The state Senate Tuesday approved a measure that would eliminate half of this budget year's $800 million deficit by selling part of Michigan's future tobacco lawsuit settlement.
The legislation, which passed 23-14, heads back to the House because the GOP-led Senate voted to securitize another $5 million after Democratic Gov. Jennifer Granholm vetoed a $5 million reduction in advertising for the Michigan Lottery.
The measure is expected to reach Granholm's desk soon because it is part of an overall deal between the governor, Senate and Democratic-controlled House to balance this year's budget without a tax increase or cuts to K-12 public schools.
Fourteen Democrats and nine Republicans voted for the tobacco securitization measure, which has been criticized as a one-time budget fix. Eleven Republicans and three Democrats voted against it.
The deal provides about $415 million up front to help with immediate financial problems, but the state will give up its rights to what would be larger settlement payments due in future years.
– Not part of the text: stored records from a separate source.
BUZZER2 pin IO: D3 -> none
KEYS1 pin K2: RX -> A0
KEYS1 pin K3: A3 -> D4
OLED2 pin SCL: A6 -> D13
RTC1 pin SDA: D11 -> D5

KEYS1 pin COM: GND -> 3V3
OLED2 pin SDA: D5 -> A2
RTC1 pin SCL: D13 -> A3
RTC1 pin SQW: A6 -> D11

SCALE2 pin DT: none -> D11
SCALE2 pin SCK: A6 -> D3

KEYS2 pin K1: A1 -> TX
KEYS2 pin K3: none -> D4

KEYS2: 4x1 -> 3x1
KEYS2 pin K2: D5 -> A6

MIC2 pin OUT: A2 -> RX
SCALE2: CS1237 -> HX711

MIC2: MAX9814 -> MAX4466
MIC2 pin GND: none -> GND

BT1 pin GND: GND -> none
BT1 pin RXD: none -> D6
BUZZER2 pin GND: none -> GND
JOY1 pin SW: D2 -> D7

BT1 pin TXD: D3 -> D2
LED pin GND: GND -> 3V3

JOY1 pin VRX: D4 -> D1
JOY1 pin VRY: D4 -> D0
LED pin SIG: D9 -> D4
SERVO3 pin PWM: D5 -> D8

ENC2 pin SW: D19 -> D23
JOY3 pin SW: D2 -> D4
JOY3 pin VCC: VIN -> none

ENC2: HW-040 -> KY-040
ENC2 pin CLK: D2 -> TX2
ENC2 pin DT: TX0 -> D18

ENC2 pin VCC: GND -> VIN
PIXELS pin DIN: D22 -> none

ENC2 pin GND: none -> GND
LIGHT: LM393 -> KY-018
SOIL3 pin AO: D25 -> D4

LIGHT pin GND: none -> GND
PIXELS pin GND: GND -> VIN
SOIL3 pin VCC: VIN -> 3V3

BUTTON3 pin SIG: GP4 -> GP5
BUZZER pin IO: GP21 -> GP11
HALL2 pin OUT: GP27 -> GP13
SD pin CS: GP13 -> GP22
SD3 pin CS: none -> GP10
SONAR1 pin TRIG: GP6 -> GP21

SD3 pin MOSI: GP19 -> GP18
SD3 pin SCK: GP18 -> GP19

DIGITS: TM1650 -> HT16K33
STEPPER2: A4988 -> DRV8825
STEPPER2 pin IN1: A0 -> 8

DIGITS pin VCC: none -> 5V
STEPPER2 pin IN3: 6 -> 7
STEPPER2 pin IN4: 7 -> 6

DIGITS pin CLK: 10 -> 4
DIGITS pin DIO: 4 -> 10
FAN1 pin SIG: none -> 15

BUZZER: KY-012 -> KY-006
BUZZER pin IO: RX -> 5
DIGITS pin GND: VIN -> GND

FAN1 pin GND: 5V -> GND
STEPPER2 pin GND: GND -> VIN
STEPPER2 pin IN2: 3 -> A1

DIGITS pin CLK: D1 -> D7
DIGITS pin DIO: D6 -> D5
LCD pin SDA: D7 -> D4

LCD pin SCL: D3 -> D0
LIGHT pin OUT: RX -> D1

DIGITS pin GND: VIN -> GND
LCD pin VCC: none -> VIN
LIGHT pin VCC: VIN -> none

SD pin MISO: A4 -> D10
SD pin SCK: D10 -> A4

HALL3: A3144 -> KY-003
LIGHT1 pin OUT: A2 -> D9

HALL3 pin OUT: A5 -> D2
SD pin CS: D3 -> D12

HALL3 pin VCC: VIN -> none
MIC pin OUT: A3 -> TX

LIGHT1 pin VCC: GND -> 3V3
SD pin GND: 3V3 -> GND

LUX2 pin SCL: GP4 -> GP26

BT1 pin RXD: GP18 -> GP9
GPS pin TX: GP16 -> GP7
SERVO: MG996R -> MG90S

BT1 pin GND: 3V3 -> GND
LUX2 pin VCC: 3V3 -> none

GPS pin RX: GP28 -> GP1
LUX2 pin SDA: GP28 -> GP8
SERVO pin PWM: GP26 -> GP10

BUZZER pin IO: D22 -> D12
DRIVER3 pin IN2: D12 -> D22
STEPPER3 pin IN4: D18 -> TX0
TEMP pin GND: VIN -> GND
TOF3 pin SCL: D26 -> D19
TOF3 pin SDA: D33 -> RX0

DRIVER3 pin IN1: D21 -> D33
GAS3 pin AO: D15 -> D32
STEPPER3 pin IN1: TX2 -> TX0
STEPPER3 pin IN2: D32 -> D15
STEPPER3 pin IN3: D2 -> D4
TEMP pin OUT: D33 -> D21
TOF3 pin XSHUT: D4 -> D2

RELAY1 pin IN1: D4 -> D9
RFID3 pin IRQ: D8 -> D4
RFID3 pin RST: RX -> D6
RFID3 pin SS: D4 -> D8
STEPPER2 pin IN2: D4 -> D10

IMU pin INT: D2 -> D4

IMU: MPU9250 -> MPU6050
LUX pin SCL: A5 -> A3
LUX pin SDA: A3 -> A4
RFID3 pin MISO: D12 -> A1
The Senate has yet to take up a separate budget-balancing bill that would make available up to $100 million from a fund intended for college loans. The money is surplus, which means it can be used for other purposes without taking money away from existing or planned tuition grants or student loans.
Granholm and lawmakers also have yet to deal with a potential $1.6 billion shortfall in the budget that starts Oct. 1.